The silence didn't last. Spider was never one to let quiet breathe too long. Quiet meant control, and control was power. If Jayden had shown even a flicker of restraint, Spider had to tear it down. That was his nature. And Rico, his pride still stung from bruises that hadn't yet faded, was more than willing to help. Together, they were a fuse waiting to burn.
The Spark in the Steam
It started small, almost nothing at all. In the showers, steam blurred the walls, the stink of mildew and sweat mixed with the hiss of running water. Jayden kept his eyes down, soap slipping through his hands. He was thinking of Dre's last words through the wall — patience buys you time — when the shove came.
Hard. Deliberate. Right between the shoulder blades.
He spun, water dripping into his eyes, heart thudding like a drum. Rico's smirk gleamed through the mist. Behind him, Spider leaned against the tile, arms crossed, expression calm, eyes sharp. Watching. Waiting.
"Thought you were untouchable now?" Rico sneered, voice thick with challenge.
Jayden's fists clenched. The fire surged, screaming for release. One good punch and Rico would crumble. But Dre's voice cut through like steel: Make them move first. Don't play their game.
Jayden took a step back instead. His whole body trembled with the effort. "I don't have time for you."
The words tasted like blood on his tongue, but he forced them out. He turned away.
Rico lunged, but before the fight could ignite, a guard's bark split the air: "Break it up! Move!" Boots clanged on wet concrete. The boys scattered.
Spider's smirk lingered. His eyes told the truth: This isn't over.
---
Poison in the Air
By lunch the whispers were already rolling through the cafeteria.
"Carter's slipping."
"Soft now."
"Spider runs the block again."
Jayden chewed stale bread, jaw tight. He felt eyes on him, weighing him, waiting to see if the fire would explode or if restraint meant weakness.
Spider slid into the seat across from him, tray untouched, smile sharp as a blade. "You keep walking away, fire-boy, but you know what the system sees? Prey. They'll ship you to max anyway. Might as well make it worth it."
Jayden leaned in, his voice low, steady. "You keep pushing, and one day, I won't just burn you. I'll erase you."
No shouting. No fists. Just ice in his tone.
For the first time, Spider blinked. Just a flicker.

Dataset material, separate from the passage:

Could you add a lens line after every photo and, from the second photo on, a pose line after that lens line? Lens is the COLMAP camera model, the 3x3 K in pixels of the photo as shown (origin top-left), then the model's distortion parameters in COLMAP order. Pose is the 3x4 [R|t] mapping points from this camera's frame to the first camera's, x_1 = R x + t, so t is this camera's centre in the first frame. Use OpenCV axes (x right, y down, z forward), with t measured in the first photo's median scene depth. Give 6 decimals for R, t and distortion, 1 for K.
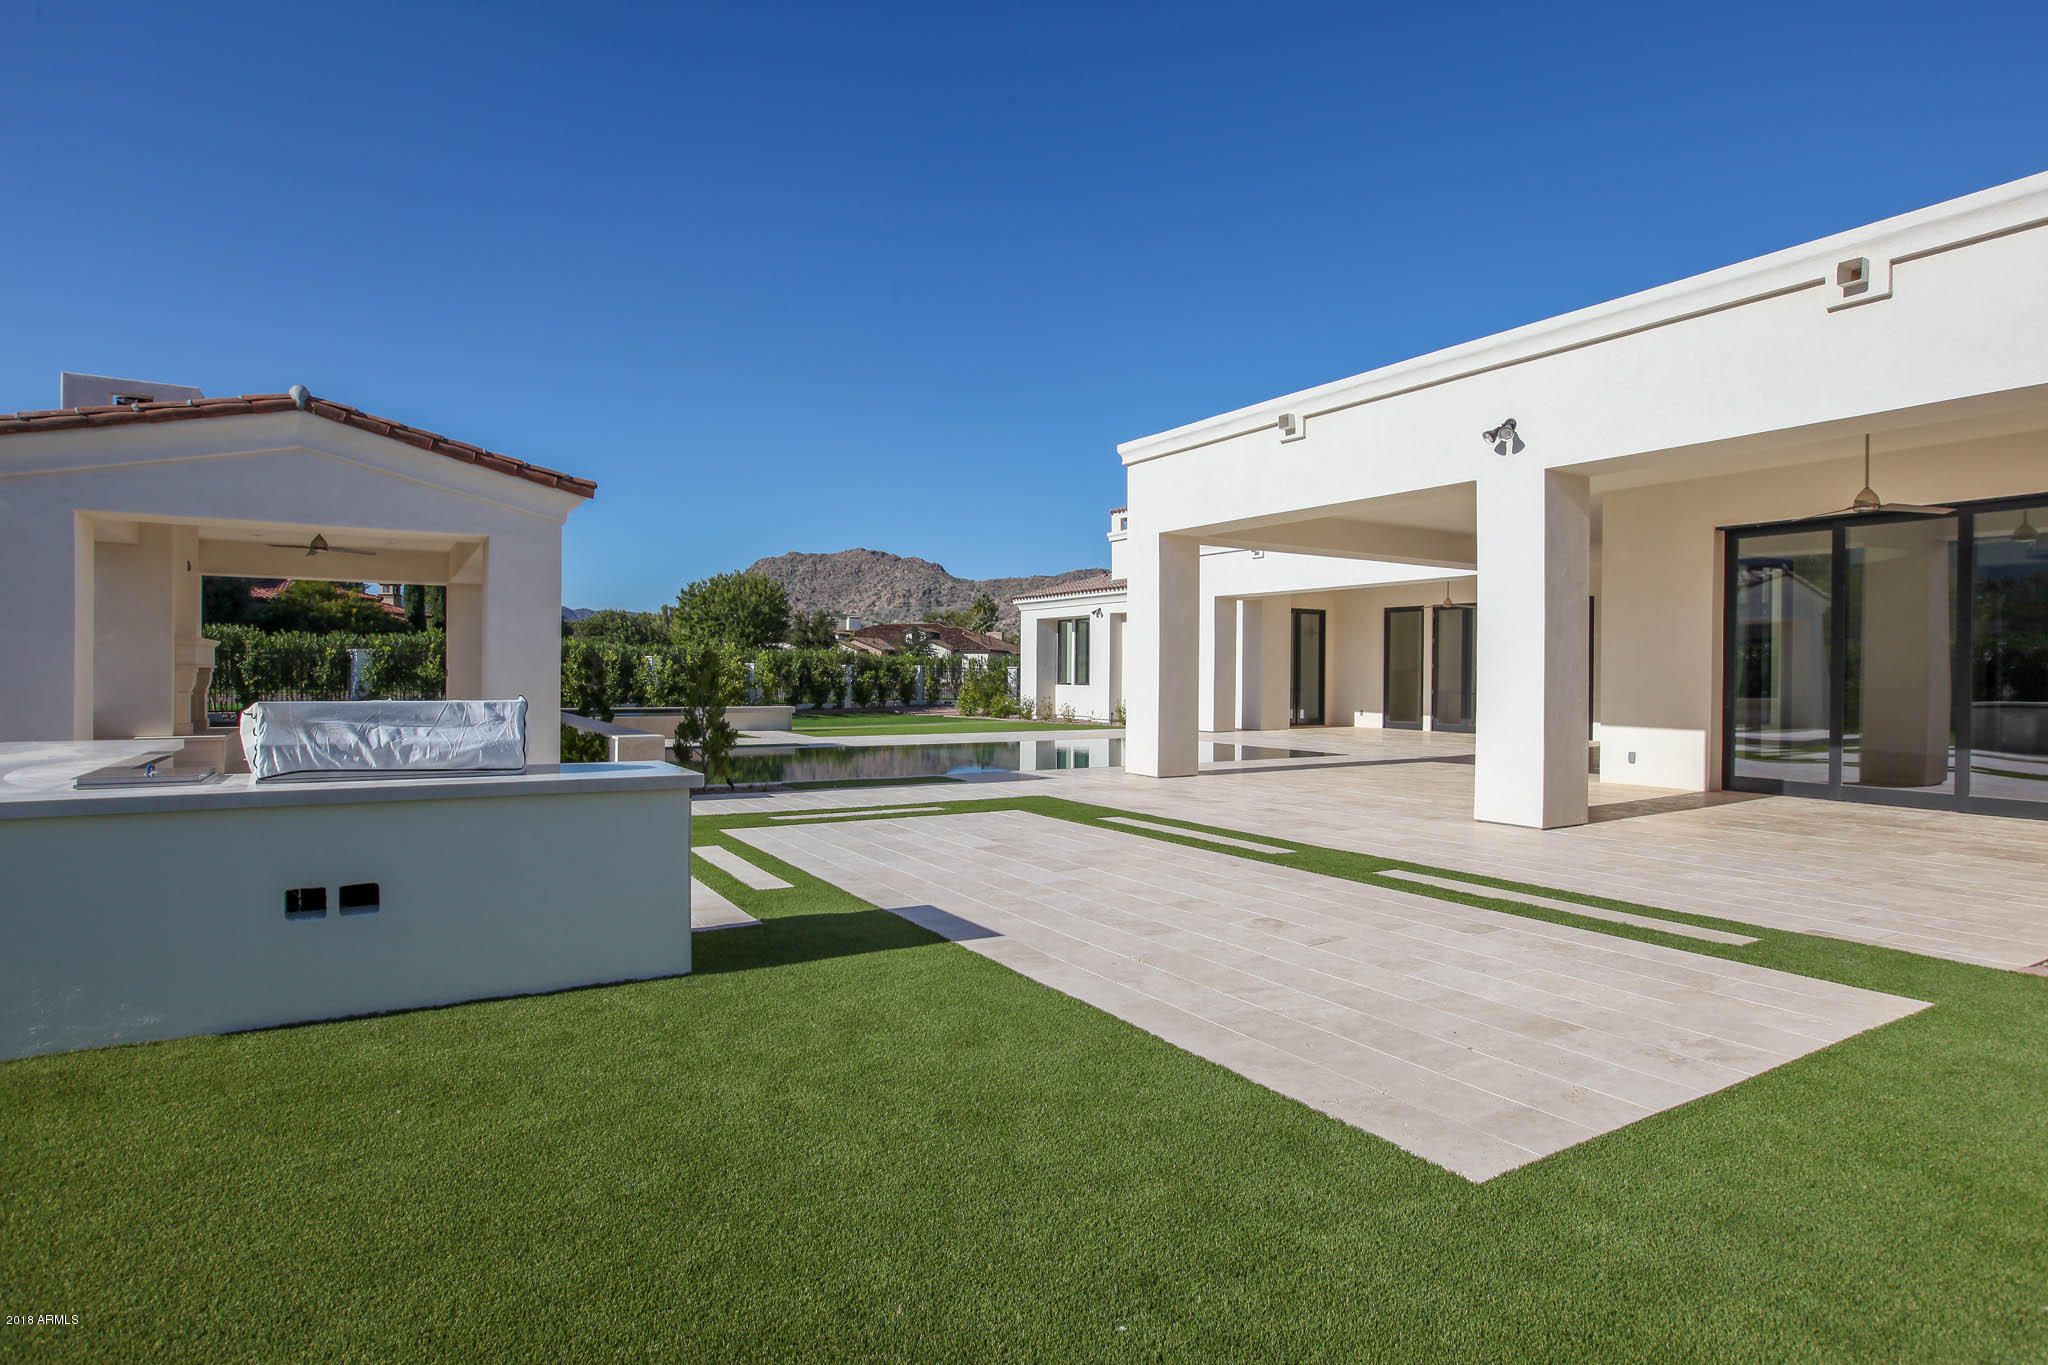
lens RADIAL K [[1145.6, 0, 1110.9], [0, 1145.6, 676.9], [0, 0, 1]] dist [0.017033, 0.002054]
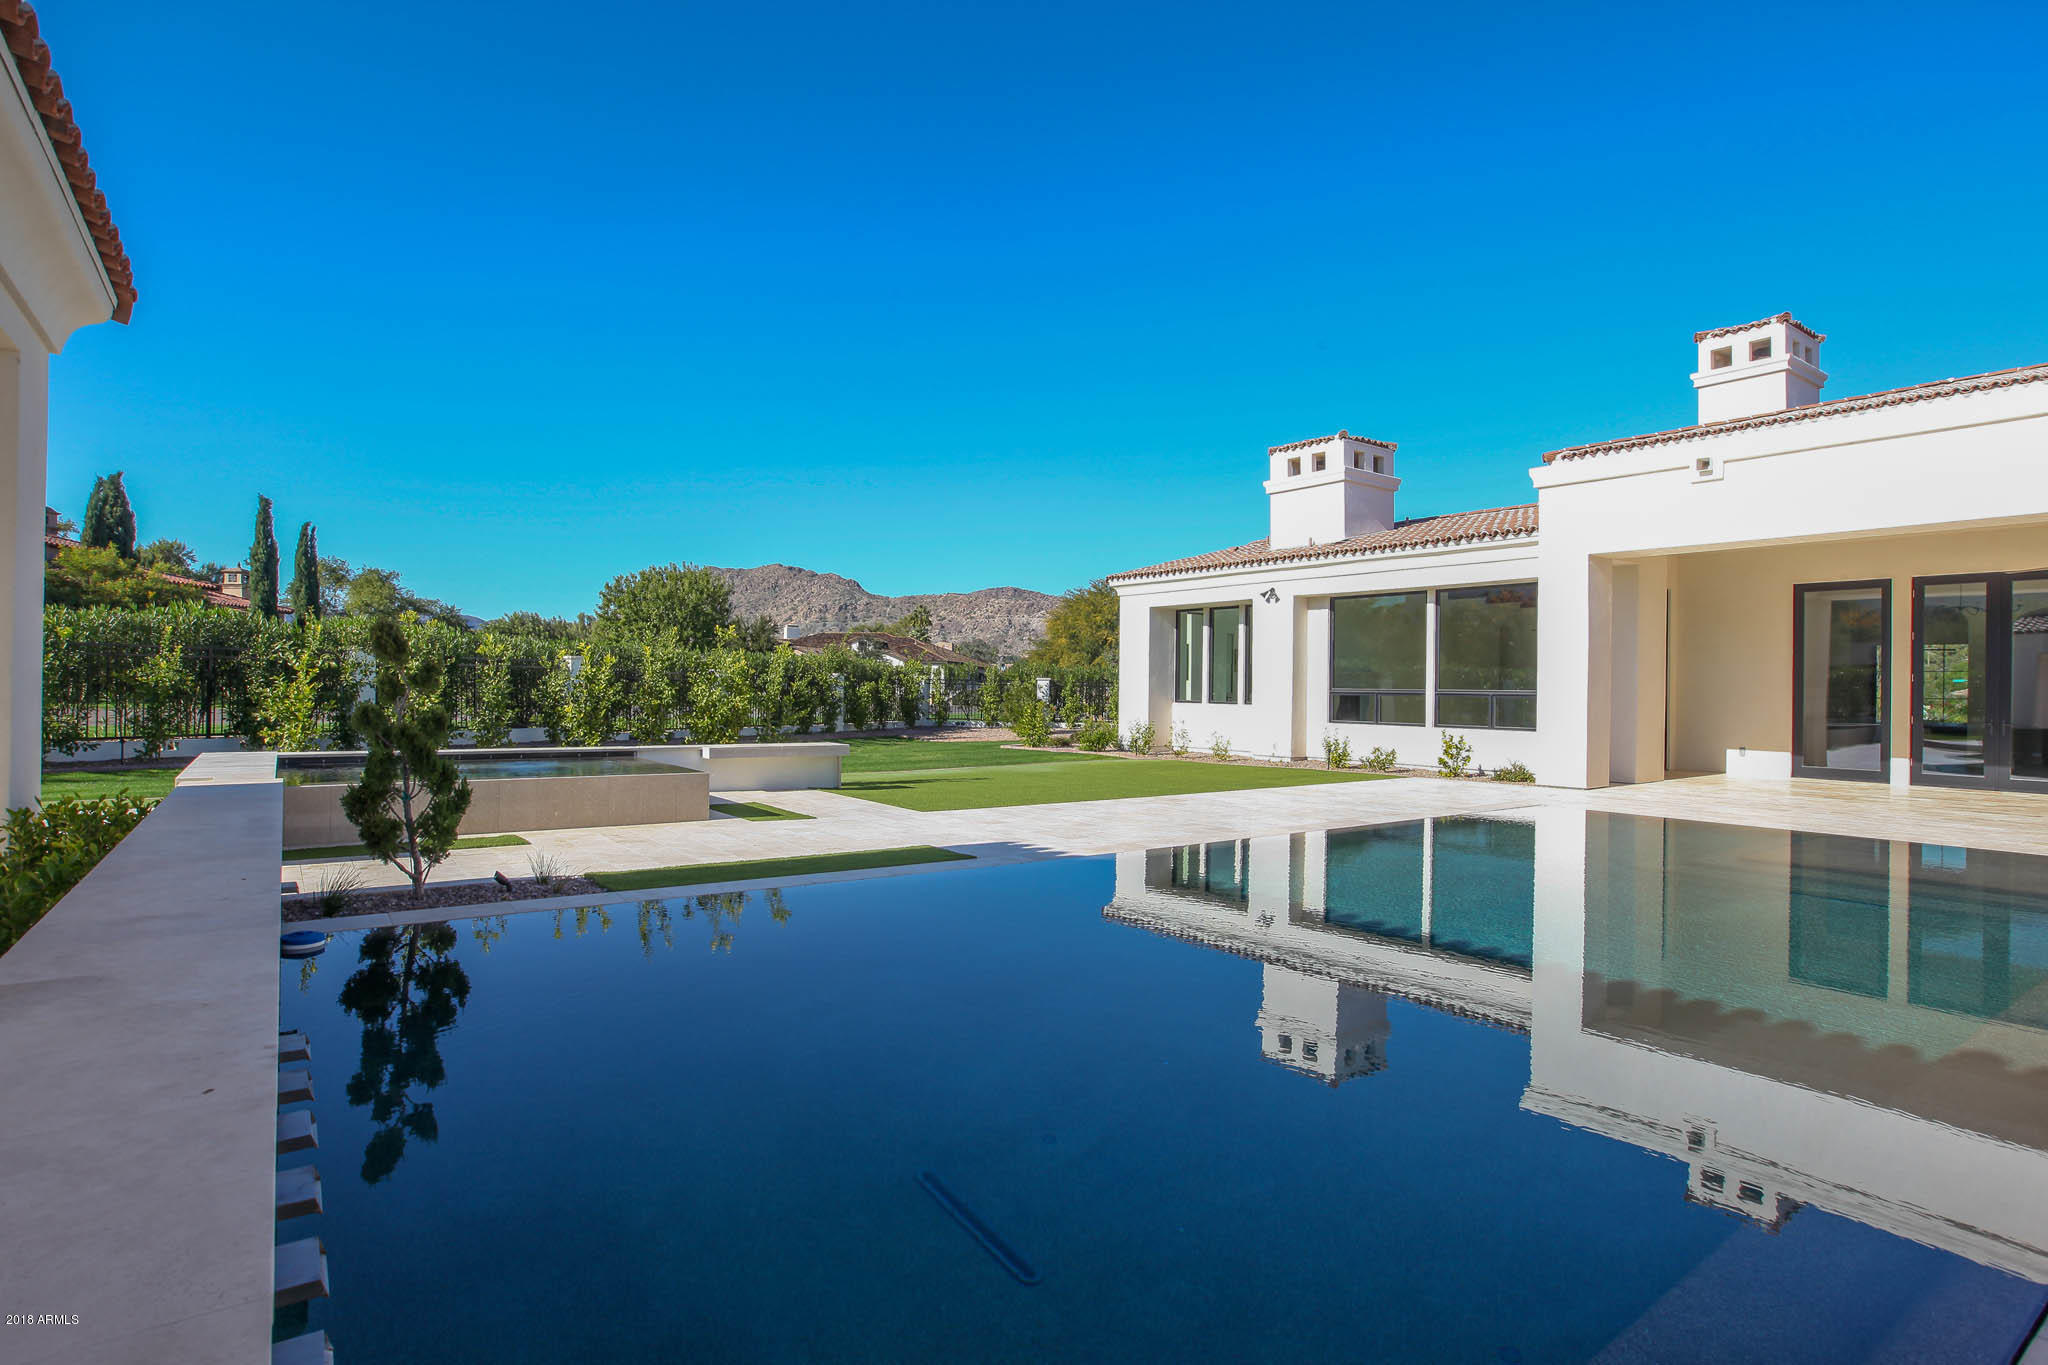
lens RADIAL K [[1075.9, 0, 1095.6], [0, 1075.9, 658.6], [0, 0, 1]] dist [-0.000665, 0.004487]
pose [[0.996972, 0.009138, 0.077226, -0.115727], [-0.006791, 0.999509, -0.030597, 0.000214], [-0.077468, 0.029980, 0.996544, 0.283437]]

But Jayden saw it.
---
Dre's Warning
That night, Dre's voice scraped through the wall, gravel low.
"You can't keep walking that edge, Scrap. They're tightening the noose. Spider wants you angry. Rico wants you violent. And the staff? They're praying for it. One slip, and they all win."
Jayden stared at the ceiling. The fire curled hot under his ribs. "How long do I have to keep holding it back?"
"As long as it takes," Dre answered. "Control isn't weakness. It's survival."
Jayden gritted his teeth, fighting the truth in those words. Survival was patience. But patience tasted like ash.
---
The Escalation
The next morning, the trap snapped shut. During line-up, a guard marched straight to Jayden's bunk and pulled a shiv from under the mattress. The block erupted with noise.
"Carter's done."
"Max is waiting."
"Fire-boy's finished."
Jayden's blood went cold. He hadn't touched a blade. He hadn't even seen it before. But none of that mattered. To the system, he was guilty the moment his name was called.
The guard's hand clamped around his arm, steel cuffs biting into his wrists. Spider's grin stretched across the hall like victory itself. Rico's laugh was a knife in the air.
As they dragged him toward the director's office, whispers trailed after him like a funeral procession.
This wasn't just a test anymore. This was war.
And for Jayden, the question burned hotter than the fire inside him: could he prove them wrong without burning himself alive?